Typically, the only time I’m aware of the impact I make on others and in this world is when it’s negative, or when I imagine that it’s negative: I’m in the way. I’m a burden. I’m costing someone money. I’m an inconvenience. I’m a disappointment. I’m not doing enough. I’m doing too much. I make too much noise. I’m breathing. Maybe it’s normal to notice only the bad things when you feel like people and life is bearing down on you and a better, happier way seems impossible.

It’s time for another epiphany: Change my attitude and be grateful for everything. Think good thoughts and good things will happen. Surround myself with positive people and negativity will disappear. Give without needing to receive anything in return. Be selfless. Be thoughtful. Be kind.

Does all of that really work?

Yes. I can attest that focusing my energy on positive things like gratitude has indeed worked for me in the past. However, lately I find myself becoming more cynical about it. My life has taken so many steps backwards – instead of making “progress,” I’m closer to bankruptcy and homeless now more than ever, no matter how much I focus on creating positive vibrations. Help seems elusive. Happiness seems elusive. Hope seems elusive.

In my effort to live a minimalist lifestyle, purging the non-essential “stuff,” I find myself still clinging to all the things that are packed away in storage because they are somehow a part of me even though I don’t have a place of my own where I can put them.

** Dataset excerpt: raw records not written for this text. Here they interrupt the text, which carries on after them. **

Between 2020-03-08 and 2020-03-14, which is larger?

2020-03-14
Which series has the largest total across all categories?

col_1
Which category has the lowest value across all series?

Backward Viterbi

Part of me just wants to give it all away and forget about it and move on. Another part of me says, “No way! I’ve invested almost $9000 in storing it already. I can’t just throw it away! There’s family history in there. Legacies. Photos. Memories. It’d be like throwing myself away.” So I continue to feed the money pit, yet I’m no happier for doing it.

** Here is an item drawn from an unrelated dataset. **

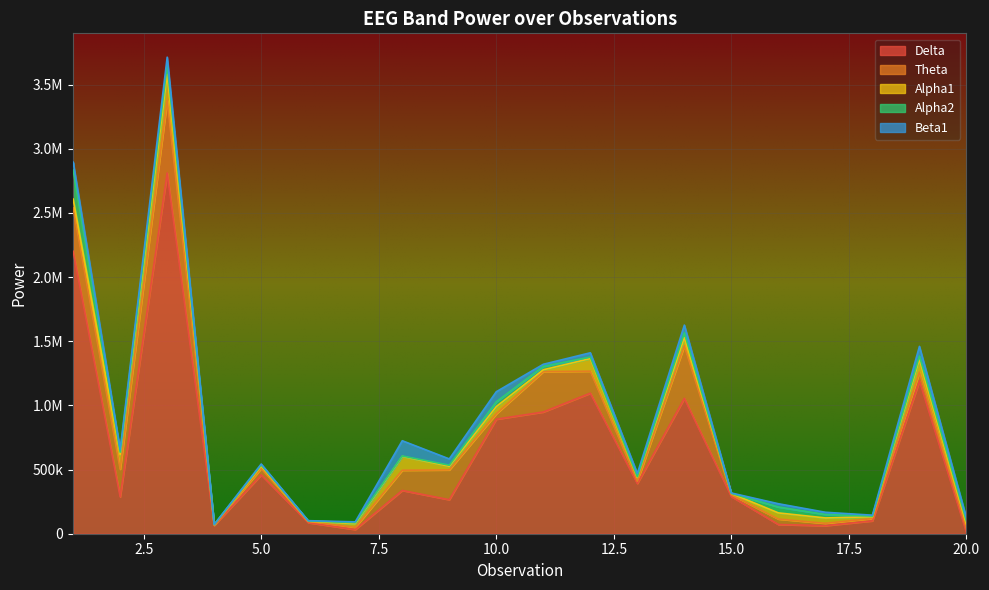

What are all the series names shown in the legend?

Delta, Theta, Alpha1, Alpha2, Beta1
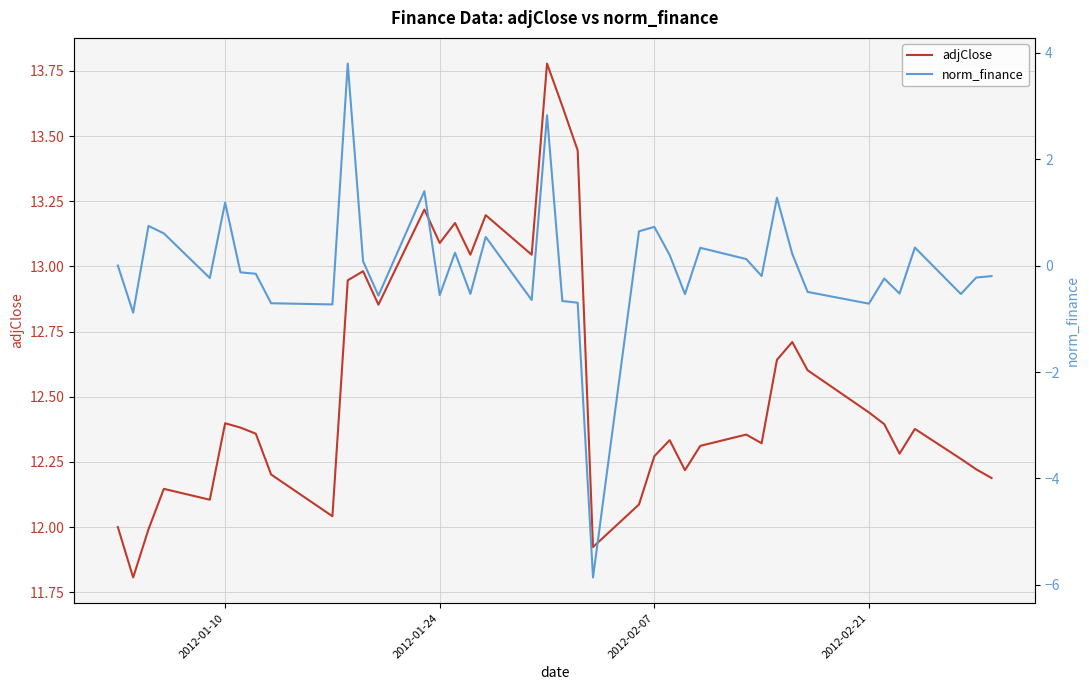

Is this an area chart (filled region under the line)?

No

I’ve gone down many roads. Some I enjoyed and would repeat if I could. Naturally, there are other journeys that I wish could be forgotten. I’ve done all the things that I was “supposed” to do: I went to school, got a job, had a family. I’m good at what I do to earn a living, but I’ve come to a point in my life where I don’t want to “work.” I’m tired of it. I want to “do” and “live.” I want to experience life, not just muddle through it. I want to travel and learn about the various cultures in this world. I want to hear stories and tell stories and laugh and cry over all of them. I want to love and be loved. I want to do something that I love so that it’s never “work,” and I want someone to be willing to pay me for it. I want to live, but I want my life to count for something.

And so I'm left questioning everything.


It’s inevitable: we all get older and die. Life then becomes about what you do between birth and death. Am I simply existing - taking up space - or am I living and thriving? But what do you do when everything just seems pointless and you can’t change it? What do you do when you feel alone even when you’re surrounded by so many people? Do you opt out of life or continue on?

As you get older, you tend to notice death more often. News of celebrity deaths brings my own mortality to the forefront, especially when those celebrities are people I’ve looked to for entertainment throughout the years. Recent news of Robin Williams’ suicide hit me harder than I wanted to admit. I can’t even imagine getting to a point where I’d want the misery to just end. His death has made me take a closer look at my own life.

While my life may not be so bleak and desperate that I’d want to end it, I do still question the point of it. How do I make a difference? How can I help others? How can I help myself? How can I be happy? How can I be where I want to be? Why should it matter? Life may not get easier and I may never find my true happiness; however, the day I stop asking questions about life will probably be my last day in it.

The questions may never be answered, but maybe finding the answers isn’t what’s really important. Perhaps it’s just enough to ask.